▶ [Text]
• • •

These columns are more than 99.9% similar.

In [14]:
X_dtype = X_train_encoded.select_dtypes(include=['bool']).reset_index(drop=True)

var_thr = VarianceThreshold(threshold=0.001)  # Removing both constant and quasi-constant
var_thr.fit(X_dtype)

concol = [column for column in X_dtype.columns
          if column not in X_dtype.columns[var_thr.get_support()]]


del var_thr, X_dtype

if "Weather Type" in concol:
    concol.remove("Weather Type")

print(f"DROPPING BOOL: ", concol)
X_train_encoded.drop(concol, axis=1, inplace=True)
X_test_encoded.drop(concol, axis=1, inplace=True)

• • •

▶ [Data block]
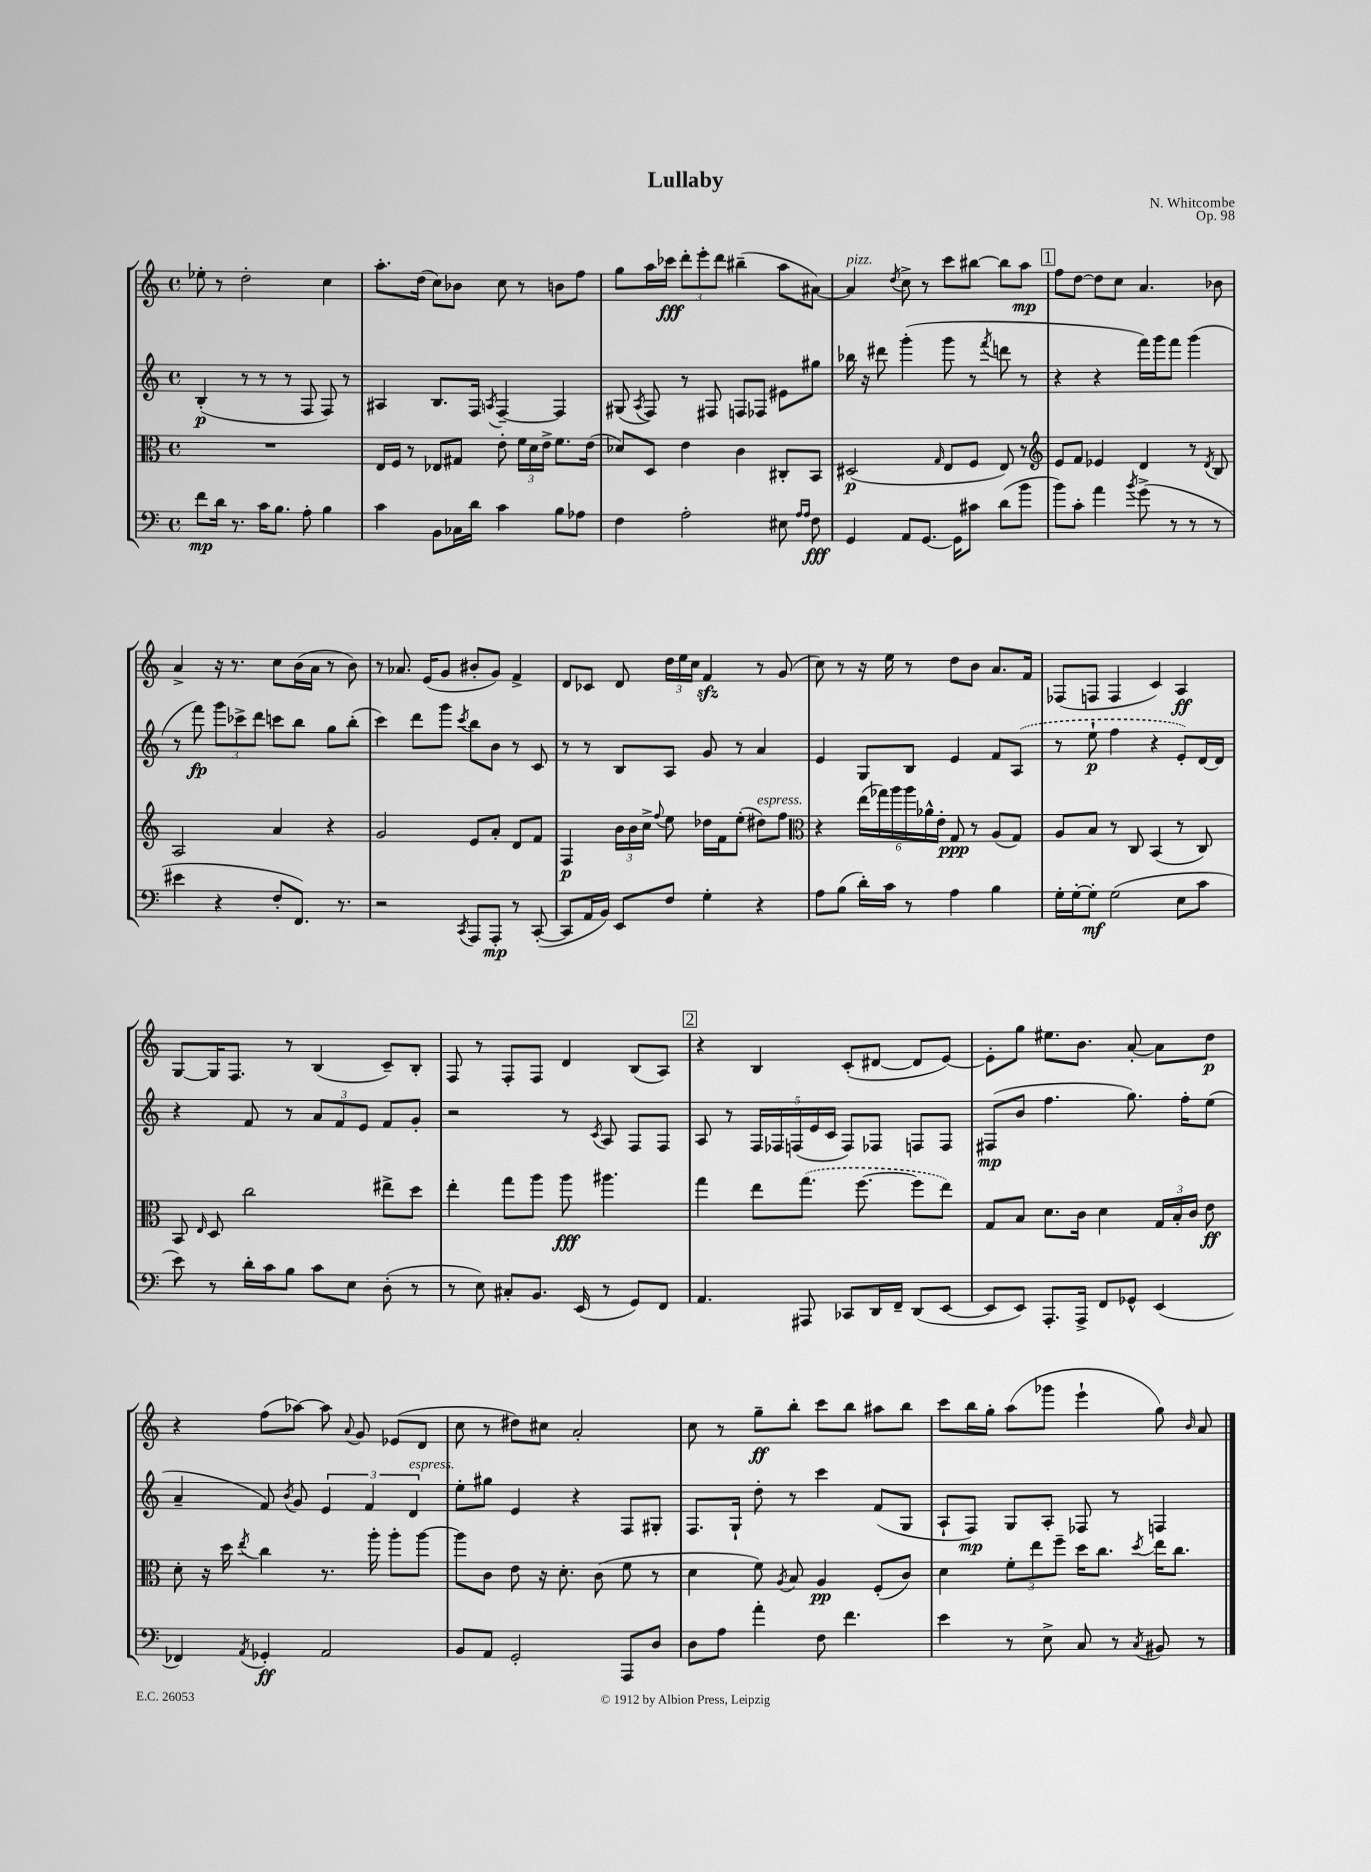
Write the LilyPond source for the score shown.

• • •

▶ [What this task involves]
Decide whether each statement below agrees with the code excerpt, answering yes or no and quoting the words that settle it. 1. The variance threshold is set to 0.001. 2. The listed columns are dropped from the training data only. 3. "Weather Type" is taken out of the list of columns to drop if it appears there. The material here has nothing to do with the code excerpt.

▶ [Correct output]
1. Yes: "var_thr = VarianceThreshold(threshold=0.001)"
2. No: "X_test_encoded.drop(concol, axis=1, inplace=True)"
3. Yes: "if "Weather Type" in concol:" and "concol.remove("Weather Type")"